## REQUIRED WORK
Summarize the introduction below in two sentences.

## EXTRACT
Optical and Quantum Electronics 1/2015

Enhancement of two photon fluorescence collection by using effectively single mode double clad hollow core fiber with low dispersion at 800 nm

Optical and Quantum Electronics > Ausgabe 1/2015
Hanna Stawska, Elżbieta Bereś-Pawlik

1 Introduction

Two photon fluorescence is a phenomenon which provides a new quality for noninvasive imaging of biological tissue. It allows to obtain higher resolution in comparison to one photon fluorescence and it has a better ability to penetrate the tissue due to the fact that in two photon fluorescence infrared light is applied (Elahi and Wang 2011; Yicong, Xingde 2010). Moreover, the risk of tissue’s damage caused by the light is lower. The most commonly used endoscopic setup design involves the use of a double clad fiber. In this case, the core of the fiber is used for transmission of the excitation signal, whereby the inner clad is used for receiving fluorescent signal. But delivery of ultra-short pulses with a flexible optical fiber is very difficult to achieve due to the fact that femtosecond pulses suffer from temporal and spectral broadening especially operating near 800 nm wavelength, where normal dispersion is large (Clark et al. 2001; Kalashyan et al. 2012). Therefore, in order to design an efficient setup for two-photon endoscopy it is necessary to compensate dispersion.
In our prior work Stawska, Bereś-Pawlik ( 2012) we showed that it is possible to design double clad fibers with very small dispersion at 800 nm. We analyzed two constructions: one with Ge-doped rods and the other with a hollow core. During our simulation it occurred that dispersion of the Ge-doped fiber is strongly nonlinear and little change of wavelength causes a big change of dispersion. In the case of a hollow core the dispersion slope is relatively low but the dispersion is still too large to use in propagating ultrafast signals without specialized dispersion compensation systems.
In this approach a new structure of a double clad hollow core is presented. The numerical simulation shows that this fiber has a very low loss and dispersion in the range of 809 nm. We also show that application of such a fiber can significantly improve two photon fluorescence collection efficiency and simplify the two-photon endoscopy setup by elimination of the dispersion compensation systems.

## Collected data
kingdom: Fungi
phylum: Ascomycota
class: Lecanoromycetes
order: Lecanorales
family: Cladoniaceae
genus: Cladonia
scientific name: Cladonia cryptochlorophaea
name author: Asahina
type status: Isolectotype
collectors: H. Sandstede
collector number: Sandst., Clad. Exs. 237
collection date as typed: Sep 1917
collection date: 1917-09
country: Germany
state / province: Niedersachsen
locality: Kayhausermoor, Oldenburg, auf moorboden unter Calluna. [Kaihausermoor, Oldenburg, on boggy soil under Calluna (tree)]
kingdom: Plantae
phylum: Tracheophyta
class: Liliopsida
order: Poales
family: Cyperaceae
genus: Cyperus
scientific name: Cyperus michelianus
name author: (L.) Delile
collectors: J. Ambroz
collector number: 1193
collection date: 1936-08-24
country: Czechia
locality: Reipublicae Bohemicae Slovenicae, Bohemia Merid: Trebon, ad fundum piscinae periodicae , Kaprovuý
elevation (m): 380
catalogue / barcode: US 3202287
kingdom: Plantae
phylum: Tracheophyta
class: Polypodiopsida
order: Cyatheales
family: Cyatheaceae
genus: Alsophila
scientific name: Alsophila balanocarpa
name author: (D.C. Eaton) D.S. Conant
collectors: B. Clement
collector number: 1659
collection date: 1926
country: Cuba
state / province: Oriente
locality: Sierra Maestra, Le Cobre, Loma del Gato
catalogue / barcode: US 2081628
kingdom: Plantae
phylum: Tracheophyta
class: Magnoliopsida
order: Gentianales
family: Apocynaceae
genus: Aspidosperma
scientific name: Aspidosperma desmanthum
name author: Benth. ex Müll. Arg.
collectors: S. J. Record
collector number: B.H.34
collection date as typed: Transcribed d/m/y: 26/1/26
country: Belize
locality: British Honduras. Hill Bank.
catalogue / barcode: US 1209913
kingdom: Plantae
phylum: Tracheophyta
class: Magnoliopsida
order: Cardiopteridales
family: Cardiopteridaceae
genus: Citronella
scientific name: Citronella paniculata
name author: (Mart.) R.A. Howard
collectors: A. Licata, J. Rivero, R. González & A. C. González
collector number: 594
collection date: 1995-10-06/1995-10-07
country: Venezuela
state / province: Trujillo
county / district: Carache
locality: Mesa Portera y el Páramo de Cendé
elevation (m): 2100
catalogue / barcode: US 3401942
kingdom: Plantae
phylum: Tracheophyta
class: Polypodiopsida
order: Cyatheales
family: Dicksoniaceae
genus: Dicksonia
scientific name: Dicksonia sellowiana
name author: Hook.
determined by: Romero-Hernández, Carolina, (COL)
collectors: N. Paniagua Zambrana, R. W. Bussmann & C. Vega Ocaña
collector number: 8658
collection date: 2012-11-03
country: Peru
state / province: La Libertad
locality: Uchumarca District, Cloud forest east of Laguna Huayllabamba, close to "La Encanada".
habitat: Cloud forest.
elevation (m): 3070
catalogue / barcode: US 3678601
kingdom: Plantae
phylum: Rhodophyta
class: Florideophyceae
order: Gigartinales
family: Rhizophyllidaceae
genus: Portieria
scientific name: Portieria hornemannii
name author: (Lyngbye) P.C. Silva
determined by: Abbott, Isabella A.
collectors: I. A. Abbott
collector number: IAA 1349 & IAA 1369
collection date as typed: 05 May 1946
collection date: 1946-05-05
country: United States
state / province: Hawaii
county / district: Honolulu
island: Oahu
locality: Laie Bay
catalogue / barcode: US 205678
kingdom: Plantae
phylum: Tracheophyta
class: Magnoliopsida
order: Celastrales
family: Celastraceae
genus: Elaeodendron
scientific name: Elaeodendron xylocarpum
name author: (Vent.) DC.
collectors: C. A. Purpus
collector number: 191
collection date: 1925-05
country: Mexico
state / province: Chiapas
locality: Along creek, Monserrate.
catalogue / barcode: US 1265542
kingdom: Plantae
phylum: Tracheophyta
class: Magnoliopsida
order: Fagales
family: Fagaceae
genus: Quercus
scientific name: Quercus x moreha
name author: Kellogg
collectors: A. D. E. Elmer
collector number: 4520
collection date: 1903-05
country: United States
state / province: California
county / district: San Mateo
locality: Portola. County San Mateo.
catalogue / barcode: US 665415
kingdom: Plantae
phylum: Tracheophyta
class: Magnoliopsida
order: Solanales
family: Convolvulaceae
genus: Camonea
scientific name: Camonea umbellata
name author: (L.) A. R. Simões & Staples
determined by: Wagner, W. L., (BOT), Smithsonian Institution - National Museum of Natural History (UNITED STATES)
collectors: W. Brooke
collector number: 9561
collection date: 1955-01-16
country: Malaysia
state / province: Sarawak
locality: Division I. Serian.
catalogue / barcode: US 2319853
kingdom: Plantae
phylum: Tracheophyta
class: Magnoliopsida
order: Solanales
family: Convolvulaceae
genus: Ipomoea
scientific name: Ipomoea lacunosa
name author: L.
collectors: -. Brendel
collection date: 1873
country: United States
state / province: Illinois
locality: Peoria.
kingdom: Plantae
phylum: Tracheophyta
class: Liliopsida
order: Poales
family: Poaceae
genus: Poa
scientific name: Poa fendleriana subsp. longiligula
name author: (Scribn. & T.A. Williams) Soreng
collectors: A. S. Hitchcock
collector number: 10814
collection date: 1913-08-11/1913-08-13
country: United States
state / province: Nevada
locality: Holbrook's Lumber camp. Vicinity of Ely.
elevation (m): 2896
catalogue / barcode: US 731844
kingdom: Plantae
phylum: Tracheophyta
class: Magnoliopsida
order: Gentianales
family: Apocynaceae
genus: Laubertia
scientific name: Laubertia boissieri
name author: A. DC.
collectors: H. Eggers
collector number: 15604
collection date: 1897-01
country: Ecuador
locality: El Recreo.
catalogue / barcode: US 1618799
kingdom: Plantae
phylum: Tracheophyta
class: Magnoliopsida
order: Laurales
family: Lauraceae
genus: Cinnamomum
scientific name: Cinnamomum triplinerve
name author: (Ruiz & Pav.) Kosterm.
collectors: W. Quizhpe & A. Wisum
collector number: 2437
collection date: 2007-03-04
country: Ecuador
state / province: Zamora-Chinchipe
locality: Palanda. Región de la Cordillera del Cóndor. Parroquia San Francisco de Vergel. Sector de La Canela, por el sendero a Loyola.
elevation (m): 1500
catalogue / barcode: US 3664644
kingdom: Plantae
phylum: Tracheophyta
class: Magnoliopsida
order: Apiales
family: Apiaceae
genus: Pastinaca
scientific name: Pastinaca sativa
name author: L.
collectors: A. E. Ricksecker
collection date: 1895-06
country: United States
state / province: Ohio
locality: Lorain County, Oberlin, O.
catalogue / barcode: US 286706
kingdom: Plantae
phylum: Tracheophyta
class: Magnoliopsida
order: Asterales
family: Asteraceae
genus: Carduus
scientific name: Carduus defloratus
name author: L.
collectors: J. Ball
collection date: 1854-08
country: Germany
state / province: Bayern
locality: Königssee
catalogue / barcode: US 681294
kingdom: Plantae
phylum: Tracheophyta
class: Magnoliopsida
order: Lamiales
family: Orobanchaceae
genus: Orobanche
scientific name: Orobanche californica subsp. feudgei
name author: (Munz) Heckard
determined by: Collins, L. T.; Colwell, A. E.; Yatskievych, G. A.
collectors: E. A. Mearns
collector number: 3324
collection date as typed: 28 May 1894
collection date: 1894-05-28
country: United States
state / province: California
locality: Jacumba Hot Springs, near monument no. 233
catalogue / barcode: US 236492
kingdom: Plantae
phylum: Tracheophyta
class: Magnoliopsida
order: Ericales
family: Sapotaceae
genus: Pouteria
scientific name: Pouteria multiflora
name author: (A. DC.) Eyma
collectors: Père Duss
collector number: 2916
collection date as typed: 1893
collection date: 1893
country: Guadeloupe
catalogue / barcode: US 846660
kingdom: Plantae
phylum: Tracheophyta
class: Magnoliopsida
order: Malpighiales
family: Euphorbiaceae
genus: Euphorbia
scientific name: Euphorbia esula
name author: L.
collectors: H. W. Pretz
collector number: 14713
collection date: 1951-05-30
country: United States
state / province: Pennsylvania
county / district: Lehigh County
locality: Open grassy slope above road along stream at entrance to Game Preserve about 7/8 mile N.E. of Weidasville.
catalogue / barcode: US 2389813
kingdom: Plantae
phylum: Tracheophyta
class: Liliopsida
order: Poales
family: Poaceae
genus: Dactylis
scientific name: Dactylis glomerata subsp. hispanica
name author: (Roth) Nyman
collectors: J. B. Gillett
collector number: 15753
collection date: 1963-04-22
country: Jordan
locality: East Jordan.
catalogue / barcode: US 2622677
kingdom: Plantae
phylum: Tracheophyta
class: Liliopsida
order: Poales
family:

## YOUR RESPONSE
Two photon fluorescence improves noninvasive imaging of biological tissue, and endoscopic setups commonly use a double clad fiber, but femtosecond pulses near 800 nm suffer temporal and spectral broadening, so dispersion must be compensated. Building on prior work on Ge-doped and hollow core designs, the authors present a new double clad hollow core fiber with very low simulated loss and dispersion in the range of 809 nm, which can improve fluorescence collection efficiency and eliminate dispersion compensation systems.